**Task prompt:**
Write out the data again exactly, skipping every picture.

**Supplied material:**
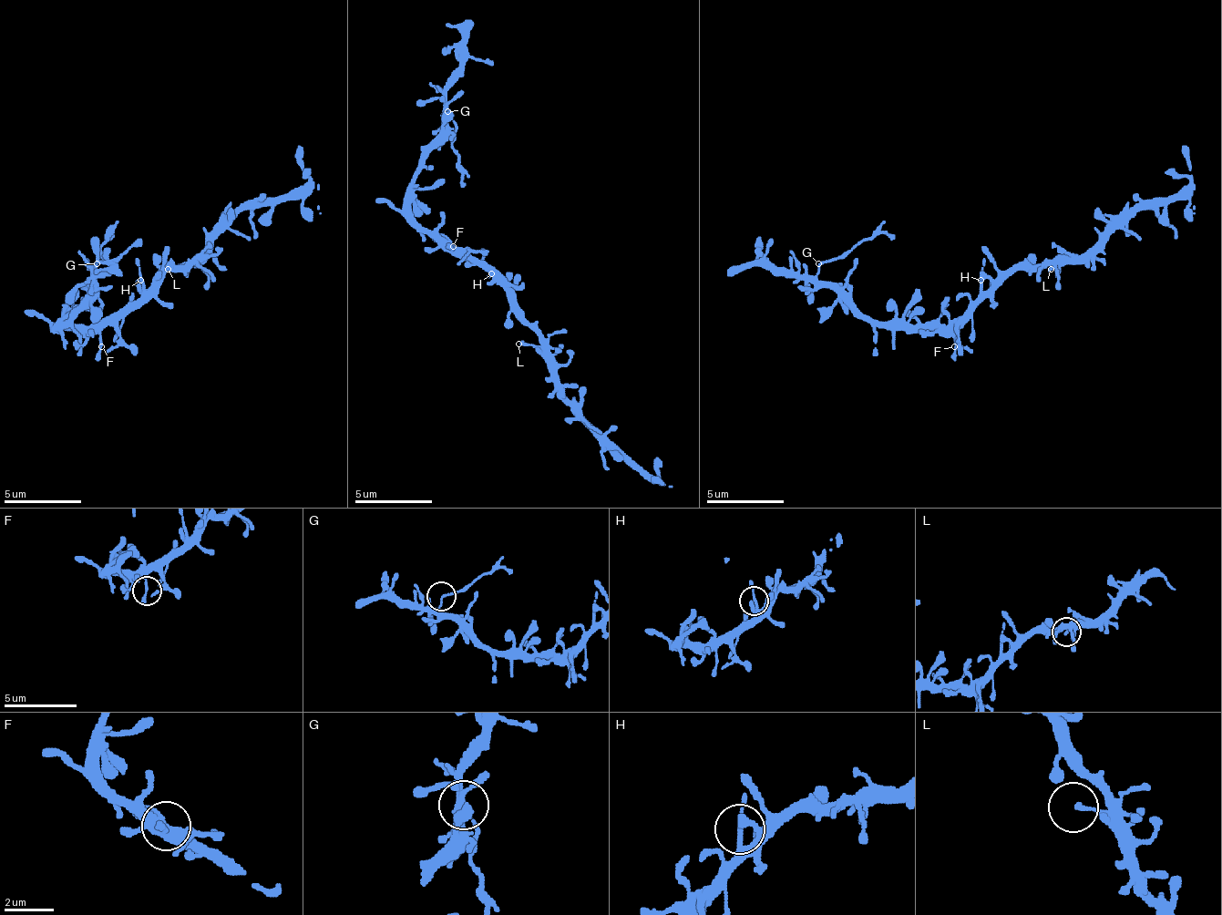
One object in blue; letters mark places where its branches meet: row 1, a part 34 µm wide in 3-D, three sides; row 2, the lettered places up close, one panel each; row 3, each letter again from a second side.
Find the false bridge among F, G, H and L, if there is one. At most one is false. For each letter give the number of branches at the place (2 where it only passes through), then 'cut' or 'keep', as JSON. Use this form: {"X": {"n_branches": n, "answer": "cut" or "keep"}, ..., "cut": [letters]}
{"F": {"n_branches": 1, "answer": "keep"}, "G": {"n_branches": 2, "answer": "cut"}, "H": {"n_branches": 2, "answer": "keep"}, "L": {"n_branches": 1, "answer": "keep"}, "cut": ["G"]}

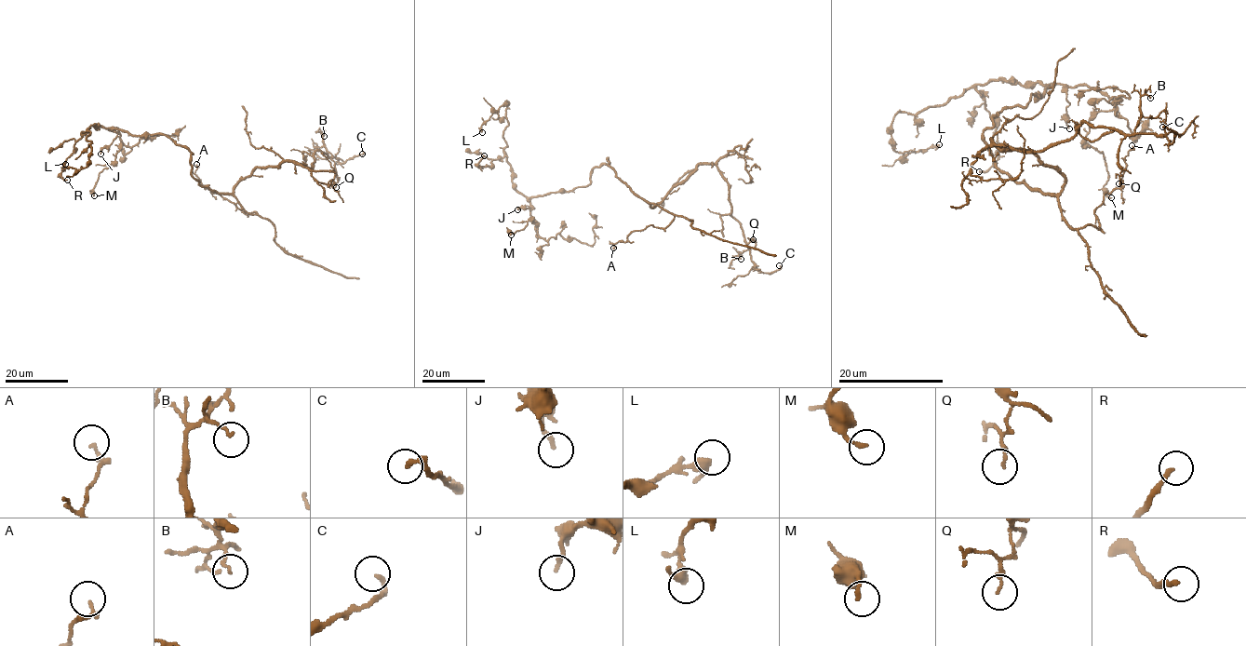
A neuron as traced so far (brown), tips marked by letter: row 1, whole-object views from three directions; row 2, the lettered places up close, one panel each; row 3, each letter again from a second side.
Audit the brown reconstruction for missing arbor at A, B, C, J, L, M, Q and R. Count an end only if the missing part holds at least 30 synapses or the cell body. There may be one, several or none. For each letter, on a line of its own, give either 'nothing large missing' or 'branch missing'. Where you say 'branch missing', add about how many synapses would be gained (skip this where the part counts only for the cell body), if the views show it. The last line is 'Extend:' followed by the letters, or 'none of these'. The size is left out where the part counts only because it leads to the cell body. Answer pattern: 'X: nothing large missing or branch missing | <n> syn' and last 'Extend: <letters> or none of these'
A: nothing large missing
B: nothing large missing
C: nothing large missing
J: nothing large missing
L: nothing large missing
M: nothing large missing
Q: nothing large missing
R: branch missing | 35 syn
Extend: R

**Response box:**
One object in blue; letters mark places where its branches meet: row 1, a part 34 µm wide in 3-D, three sides; row 2, the lettered places up close, one panel each; row 3, each letter again from a second side.
Find the false bridge among F, G, H and L, if there is one. At most one is false. For each letter give the number of branches at the place (2 where it only passes through), then 'cut' or 'keep', as JSON. Use this form: {"X": {"n_branches": n, "answer": "cut" or "keep"}, ..., "cut": [letters]}
{"F": {"n_branches": 1, "answer": "keep"}, "G": {"n_branches": 2, "answer": "cut"}, "H": {"n_branches": 2, "answer": "keep"}, "L": {"n_branches": 1, "answer": "keep"}, "cut": ["G"]}

A neuron as traced so far (brown), tips marked by letter: row 1, whole-object views from three directions; row 2, the lettered places up close, one panel each; row 3, each letter again from a second side.
Audit the brown reconstruction for missing arbor at A, B, C, J, L, M, Q and R. Count an end only if the missing part holds at least 30 synapses or the cell body. There may be one, several or none. For each letter, on a line of its own, give either 'nothing large missing' or 'branch missing'. Where you say 'branch missing', add about how many synapses would be gained (skip this where the part counts only for the cell body), if the views show it. The last line is 'Extend:' followed by the letters, or 'none of these'. The size is left out where the part counts only because it leads to the cell body. Answer pattern: 'X: nothing large missing or branch missing | <n> syn' and last 'Extend: <letters> or none of these'
A: nothing large missing
B: nothing large missing
C: nothing large missing
J: nothing large missing
L: nothing large missing
M: nothing large missing
Q: nothing large missing
R: branch missing | 35 syn
Extend: R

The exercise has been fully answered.